[Records from a data collection]
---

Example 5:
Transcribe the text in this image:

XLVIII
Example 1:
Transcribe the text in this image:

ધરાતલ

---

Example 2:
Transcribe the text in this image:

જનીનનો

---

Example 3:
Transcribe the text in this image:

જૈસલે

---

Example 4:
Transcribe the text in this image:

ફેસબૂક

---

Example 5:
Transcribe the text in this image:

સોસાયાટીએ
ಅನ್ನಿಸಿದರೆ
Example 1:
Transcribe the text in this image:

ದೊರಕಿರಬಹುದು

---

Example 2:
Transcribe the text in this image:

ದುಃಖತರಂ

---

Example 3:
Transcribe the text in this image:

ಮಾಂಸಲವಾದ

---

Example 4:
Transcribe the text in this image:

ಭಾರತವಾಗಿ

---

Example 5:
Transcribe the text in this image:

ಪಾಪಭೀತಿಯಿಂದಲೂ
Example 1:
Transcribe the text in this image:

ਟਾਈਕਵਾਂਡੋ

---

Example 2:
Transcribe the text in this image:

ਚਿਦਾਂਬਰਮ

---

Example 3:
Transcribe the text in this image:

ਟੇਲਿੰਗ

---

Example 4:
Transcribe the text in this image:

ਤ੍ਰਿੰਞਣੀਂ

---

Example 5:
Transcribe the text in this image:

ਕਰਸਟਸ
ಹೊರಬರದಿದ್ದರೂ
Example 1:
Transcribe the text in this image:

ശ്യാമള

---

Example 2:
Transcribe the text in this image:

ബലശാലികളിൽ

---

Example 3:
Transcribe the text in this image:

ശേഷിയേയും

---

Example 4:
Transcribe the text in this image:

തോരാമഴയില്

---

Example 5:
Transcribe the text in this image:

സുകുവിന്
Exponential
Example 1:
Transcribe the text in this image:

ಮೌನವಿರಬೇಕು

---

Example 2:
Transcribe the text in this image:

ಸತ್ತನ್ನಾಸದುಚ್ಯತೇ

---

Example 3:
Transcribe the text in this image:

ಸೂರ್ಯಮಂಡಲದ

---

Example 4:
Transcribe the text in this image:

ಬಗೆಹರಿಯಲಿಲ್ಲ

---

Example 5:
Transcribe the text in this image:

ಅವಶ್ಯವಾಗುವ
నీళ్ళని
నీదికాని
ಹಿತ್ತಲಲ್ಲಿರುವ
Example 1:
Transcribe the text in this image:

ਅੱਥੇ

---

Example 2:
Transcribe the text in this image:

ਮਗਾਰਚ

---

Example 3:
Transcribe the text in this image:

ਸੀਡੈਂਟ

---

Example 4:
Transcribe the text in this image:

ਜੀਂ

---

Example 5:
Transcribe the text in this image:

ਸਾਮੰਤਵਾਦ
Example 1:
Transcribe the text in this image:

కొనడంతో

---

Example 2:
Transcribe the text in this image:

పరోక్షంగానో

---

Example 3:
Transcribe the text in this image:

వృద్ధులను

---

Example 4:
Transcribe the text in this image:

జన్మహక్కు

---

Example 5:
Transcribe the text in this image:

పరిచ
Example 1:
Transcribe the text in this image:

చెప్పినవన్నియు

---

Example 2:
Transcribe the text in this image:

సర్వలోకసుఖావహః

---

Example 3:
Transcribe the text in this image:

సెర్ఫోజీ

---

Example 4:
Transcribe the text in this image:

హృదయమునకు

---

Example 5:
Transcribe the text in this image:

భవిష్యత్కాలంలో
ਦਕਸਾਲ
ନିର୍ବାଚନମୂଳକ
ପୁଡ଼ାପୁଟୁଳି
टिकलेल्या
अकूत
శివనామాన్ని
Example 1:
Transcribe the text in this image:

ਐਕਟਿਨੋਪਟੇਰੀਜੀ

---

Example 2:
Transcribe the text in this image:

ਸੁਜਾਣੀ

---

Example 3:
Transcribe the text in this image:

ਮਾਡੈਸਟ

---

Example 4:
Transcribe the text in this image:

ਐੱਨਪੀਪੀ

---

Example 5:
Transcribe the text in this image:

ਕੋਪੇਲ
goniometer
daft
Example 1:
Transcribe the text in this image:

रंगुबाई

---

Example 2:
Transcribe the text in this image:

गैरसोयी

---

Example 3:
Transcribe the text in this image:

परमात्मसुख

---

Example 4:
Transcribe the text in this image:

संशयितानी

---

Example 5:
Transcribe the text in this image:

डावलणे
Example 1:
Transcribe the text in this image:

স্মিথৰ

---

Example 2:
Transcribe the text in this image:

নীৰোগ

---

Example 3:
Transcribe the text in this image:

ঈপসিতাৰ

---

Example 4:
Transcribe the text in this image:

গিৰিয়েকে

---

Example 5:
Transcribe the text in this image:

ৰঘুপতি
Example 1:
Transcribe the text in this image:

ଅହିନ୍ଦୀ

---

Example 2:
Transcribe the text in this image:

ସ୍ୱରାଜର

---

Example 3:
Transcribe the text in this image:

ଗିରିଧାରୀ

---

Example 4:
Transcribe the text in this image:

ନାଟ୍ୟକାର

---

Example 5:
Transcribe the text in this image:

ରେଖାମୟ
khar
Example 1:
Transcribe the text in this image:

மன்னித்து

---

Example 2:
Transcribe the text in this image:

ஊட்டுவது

= TASK INSTRUCTIONS =
Write out every entry again so that each line matches the original exactly.

= RESPONSE TO THE EXERCISE =
---

Example 5:
Transcribe the text in this image:

XLVIII
Example 1:
Transcribe the text in this image:

ધરાતલ

---

Example 2:
Transcribe the text in this image:

જનીનનો

---

Example 3:
Transcribe the text in this image:

જૈસલે

---

Example 4:
Transcribe the text in this image:

ફેસબૂક

---

Example 5:
Transcribe the text in this image:

સોસાયાટીએ
ಅನ್ನಿಸಿದರೆ
Example 1:
Transcribe the text in this image:

ದೊರಕಿರಬಹುದು

---

Example 2:
Transcribe the text in this image:

ದುಃಖತರಂ

---

Example 3:
Transcribe the text in this image:

ಮಾಂಸಲವಾದ

---

Example 4:
Transcribe the text in this image:

ಭಾರತವಾಗಿ

---

Example 5:
Transcribe the text in this image:

ಪಾಪಭೀತಿಯಿಂದಲೂ
Example 1:
Transcribe the text in this image:

ਟਾਈਕਵਾਂਡੋ

---

Example 2:
Transcribe the text in this image:

ਚਿਦਾਂਬਰਮ

---

Example 3:
Transcribe the text in this image:

ਟੇਲਿੰਗ

---

Example 4:
Transcribe the text in this image:

ਤ੍ਰਿੰਞਣੀਂ

---

Example 5:
Transcribe the text in this image:

ਕਰਸਟਸ
ಹೊರಬರದಿದ್ದರೂ
Example 1:
Transcribe the text in this image:

ശ്യാമള

---

Example 2:
Transcribe the text in this image:

ബലശാലികളിൽ

---

Example 3:
Transcribe the text in this image:

ശേഷിയേയും

---

Example 4:
Transcribe the text in this image:

തോരാമഴയില്

---

Example 5:
Transcribe the text in this image:

സുകുവിന്
Exponential
Example 1:
Transcribe the text in this image:

ಮೌನವಿರಬೇಕು

---

Example 2:
Transcribe the text in this image:

ಸತ್ತನ್ನಾಸದುಚ್ಯತೇ

---

Example 3:
Transcribe the text in this image:

ಸೂರ್ಯಮಂಡಲದ

---

Example 4:
Transcribe the text in this image:

ಬಗೆಹರಿಯಲಿಲ್ಲ

---

Example 5:
Transcribe the text in this image:

ಅವಶ್ಯವಾಗುವ
నీళ్ళని
నీదికాని
ಹಿತ್ತಲಲ್ಲಿರುವ
Example 1:
Transcribe the text in this image:

ਅੱਥੇ

---

Example 2:
Transcribe the text in this image:

ਮਗਾਰਚ

---

Example 3:
Transcribe the text in this image:

ਸੀਡੈਂਟ

---

Example 4:
Transcribe the text in this image:

ਜੀਂ

---

Example 5:
Transcribe the text in this image:

ਸਾਮੰਤਵਾਦ
Example 1:
Transcribe the text in this image:

కొనడంతో

---

Example 2:
Transcribe the text in this image:

పరోక్షంగానో

---

Example 3:
Transcribe the text in this image:

వృద్ధులను

---

Example 4:
Transcribe the text in this image:

జన్మహక్కు

---

Example 5:
Transcribe the text in this image:

పరిచ
Example 1:
Transcribe the text in this image:

చెప్పినవన్నియు

---

Example 2:
Transcribe the text in this image:

సర్వలోకసుఖావహః

---

Example 3:
Transcribe the text in this image:

సెర్ఫోజీ

---

Example 4:
Transcribe the text in this image:

హృదయమునకు

---

Example 5:
Transcribe the text in this image:

భవిష్యత్కాలంలో
ਦਕਸਾਲ
ନିର୍ବାଚନମୂଳକ
ପୁଡ଼ାପୁଟୁଳି
टिकलेल्या
अकूत
శివనామాన్ని
Example 1:
Transcribe the text in this image:

ਐਕਟਿਨੋਪਟੇਰੀਜੀ

---

Example 2:
Transcribe the text in this image:

ਸੁਜਾਣੀ

---

Example 3:
Transcribe the text in this image:

ਮਾਡੈਸਟ

---

Example 4:
Transcribe the text in this image:

ਐੱਨਪੀਪੀ

---

Example 5:
Transcribe the text in this image:

ਕੋਪੇਲ
goniometer
daft
Example 1:
Transcribe the text in this image:

रंगुबाई

---

Example 2:
Transcribe the text in this image:

गैरसोयी

---

Example 3:
Transcribe the text in this image:

परमात्मसुख

---

Example 4:
Transcribe the text in this image:

संशयितानी

---

Example 5:
Transcribe the text in this image:

डावलणे
Example 1:
Transcribe the text in this image:

স্মিথৰ

---

Example 2:
Transcribe the text in this image:

নীৰোগ

---

Example 3:
Transcribe the text in this image:

ঈপসিতাৰ

---

Example 4:
Transcribe the text in this image:

গিৰিয়েকে

---

Example 5:
Transcribe the text in this image:

ৰঘুপতি
Example 1:
Transcribe the text in this image:

ଅହିନ୍ଦୀ

---

Example 2:
Transcribe the text in this image:

ସ୍ୱରାଜର

---

Example 3:
Transcribe the text in this image:

ଗିରିଧାରୀ

---

Example 4:
Transcribe the text in this image:

ନାଟ୍ୟକାର

---

Example 5:
Transcribe the text in this image:

ରେଖାମୟ
khar
Example 1:
Transcribe the text in this image:

மன்னித்து

---

Example 2:
Transcribe the text in this image:

ஊட்டுவது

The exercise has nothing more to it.